BHC DIPA will boast an 8 percent ABV and lots and lots of Galaxy and El Dorado hops when it hits shelves in six-packs on October 1; the brewery will offer a sneak peek on September 9 at its 22nd-anniversary party in Durango. The label features a picture of a skeleton hand signing off on the hops contract. In Ska Brewing's legend and lore, which includes a variety of comic book-like stories, characters and artwork, the hand belongs to Pinstripe, a villain, the Chief of Conglomeration, who is to blame for anything bad that happens to the brewery. "In our world, everything that goes wrong is because of him. He is behind everything that brings us down," Thibodeau says.

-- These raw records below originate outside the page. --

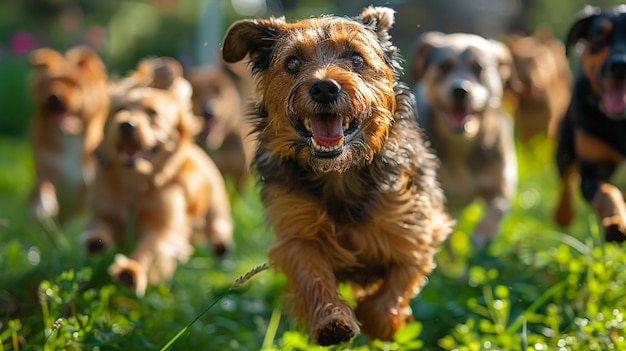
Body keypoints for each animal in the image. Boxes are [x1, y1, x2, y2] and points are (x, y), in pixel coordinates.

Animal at [28, 45, 109, 227]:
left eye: (74, 83)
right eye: (49, 82)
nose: (54, 96)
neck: (70, 136)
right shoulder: (47, 166)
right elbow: (44, 185)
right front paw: (42, 206)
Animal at [219, 5, 448, 346]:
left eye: (356, 59)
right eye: (293, 62)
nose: (324, 87)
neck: (340, 174)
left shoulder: (417, 226)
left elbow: (399, 281)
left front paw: (380, 322)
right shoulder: (296, 231)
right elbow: (311, 273)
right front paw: (332, 321)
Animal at [408, 31, 516, 249]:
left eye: (479, 68)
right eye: (444, 66)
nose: (460, 90)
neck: (461, 142)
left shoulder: (501, 182)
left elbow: (498, 206)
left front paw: (482, 233)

Thibodeau likes it a lot, saying, "I'm really proud of this one. It's fairly balanced, hoppy but not too bitter. It has more of a soft mouthfeel, like a lot of New England-style IPAs, but it's not cloudy."

Of course, Galaxy and El Dorado hops are still popular with beer drinkers, so Ska has sold some of its stock and is making oils out of a portion of its supply as well. But the brewery is also over-contracted on other hops, like Cascade, Centennial and Columbus, that it uses in beers like Modus Hoperandi, one of its flagships.

Those hops are still used in thousands of beers, but they aren't as trendy. So Thibodeau says BHC may return after its initial run with a new hop profile in the future. "All the ruckus right now is about newer hops and Southern Hemisphere hops, because they are exciting and fun."

In the end, Thibodeau says the Ska team is still making beers that they want to brew and "turning lemons into lemonade." Oh, and the hops contracts will all have expired by the end of 2018, which is when "we'll probably be back on the other side," he says with a smile, "trying to find the hops we need again."